I just saw a guy in the gym riding the bicycle while watching baseball and dipping.
Homecoming wouldn't be the same without all the drunk old people puking on the street.
And it just wouldn't be a Thursday night without me having to cuss out a foreigner. The streak continues.
I just saw a group of 50+ year old women all wearing shirts that said "drink up, bitches" ...please tell me that can be us some day.
Just had a random flashback of you tickling some guy's nipple with your claw ring, and then him moaning and stripping in the middle of the bar. You give good memories.
Sorry I didn't take you making out with him all night as a hint you wanted nothing to do with him...
How do you think the people in my class would react if I ripped all my clothes off and jumped on him right now?
the upside of dating someone over 21: he can buy me a pregnancy test AND a bottle of wine when he goes to cvs for me
As an added realisation of today. If we used the last time I got laid as a conceiving date I would have a two week old baby. It's been too long...

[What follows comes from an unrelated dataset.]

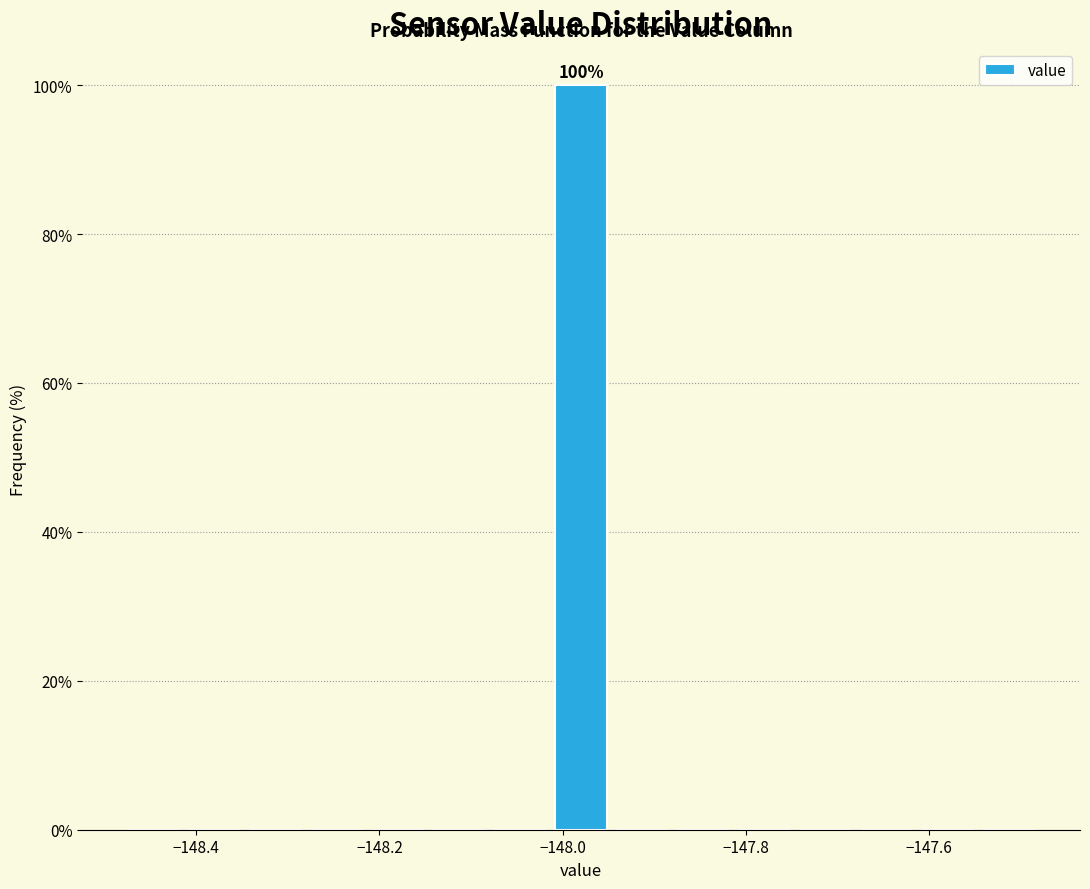

Read against the x-axis, roughly where is the centre of the tallest bar?

-147.98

So it's ironically funny that my psychiatrist's office and my cocaine dealer's house are on the same street
I'm going through what feels like a break up with beer. I'm emotionally distraught from it's lack of presence.
I can't believe that after 9 years of signing things as "BATMAN", the first place to turn it down was the liquor store down the block.
99% of the contents of my handbag are ketchup packets and condoms. I feel that says a lot about me as a person.
The poop emoji wasn't even in my recents. Does that mean I'm growing up?
It was just like the old times. We watched movies and shit. But not like old times-i fucked her hot brother when she was in the shower? Times are a'changin.